После довольно долгого ожидания, показавшегося собравшемуся народу целой вечностью, массивные ворота открылись и из них вышел отряд солдат и телохранителей, заставивший толпу раздаться. Затем показался скованный по рукам и ногам Хоремсеб, окруженный солдатами. Рядом с князем шел Антеф с обнаженным мечом в руке. При виде того, кого все так долго боялись, при виде чародея, насмехавшегося над всеми человеческими чувствами, убившего столько невинных и сеявшего на своем пути несчастье и безумие, лихорадочное волнение овладело толпой, и со всех сторон, подобно рычанию, раздались крики ярости и негодования. Хоремсеб поднял голову и затуманенным взором окинул тысячи голов, волновавшихся как безбрежное море. Но видя сжатые кулаки и слыша яростные крики, он гордо выпрямился и с презрительным видом продолжал свой путь.
Но крики все усиливались. «Убийца! Святотатец! Отравитель!» — рычали сотни голосов, и в пленника полетели камни, грязь, нечистоты и даже ножи, раня и его и конвой.

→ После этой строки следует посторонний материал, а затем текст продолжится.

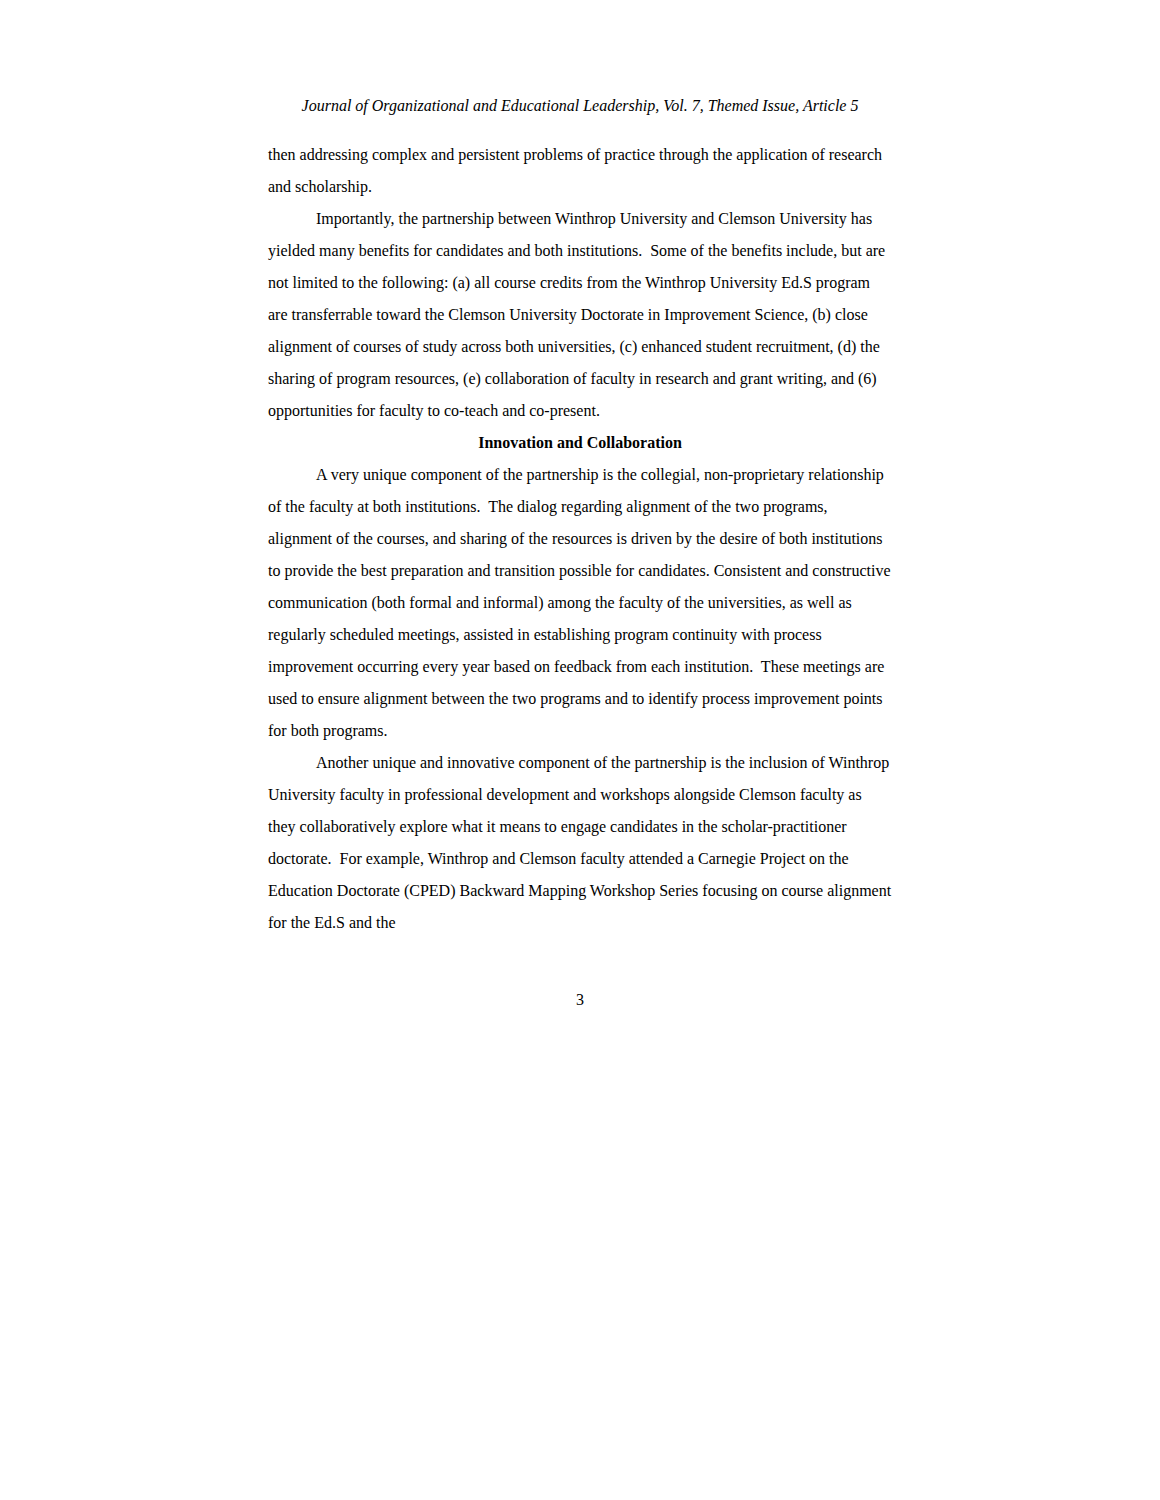Journal of Organizational and Educational Leadership, Vol. 7, Themed Issue, Article 5
then addressing complex and persistent problems of practice through the application of research and scholarship.
Importantly, the partnership between Winthrop University and Clemson University has yielded many benefits for candidates and both institutions. Some of the benefits include, but are not limited to the following: (a) all course credits from the Winthrop University Ed.S program are transferrable toward the Clemson University Doctorate in Improvement Science, (b) close alignment of courses of study across both universities, (c) enhanced student recruitment, (d) the sharing of program resources, (e) collaboration of faculty in research and grant writing, and (6) opportunities for faculty to co-teach and co-present.
Innovation and Collaboration
A very unique component of the partnership is the collegial, non-proprietary relationship of the faculty at both institutions. The dialog regarding alignment of the two programs, alignment of the courses, and sharing of the resources is driven by the desire of both institutions to provide the best preparation and transition possible for candidates. Consistent and constructive communication (both formal and informal) among the faculty of the universities, as well as regularly scheduled meetings, assisted in establishing program continuity with process improvement occurring every year based on feedback from each institution. These meetings are used to ensure alignment between the two programs and to identify process improvement points for both programs.
Another unique and innovative component of the partnership is the inclusion of Winthrop University faculty in professional development and workshops alongside Clemson faculty as they collaboratively explore what it means to engage candidates in the scholar-practitioner doctorate. For example, Winthrop and Clemson faculty attended a Carnegie Project on the Education Doctorate (CPED) Backward Mapping Workshop Series focusing on course alignment for the Ed.S and the
3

С трудом прокладывая себе дорогу, процессия направилась к Нилу, подкрепленная по пути несколькими жрецами, авторитет которых остановил безумство толпы. Но при виде этой бури негодования и ненависти, осыпаемый градом оскорблений и проклятий, Хоремсеб ослабел. Шатаясь как пьяный, низко опустив голову, подавленный унижением и позором, он с трудом плелся и едва успел войти в лодку, как потерял сознание.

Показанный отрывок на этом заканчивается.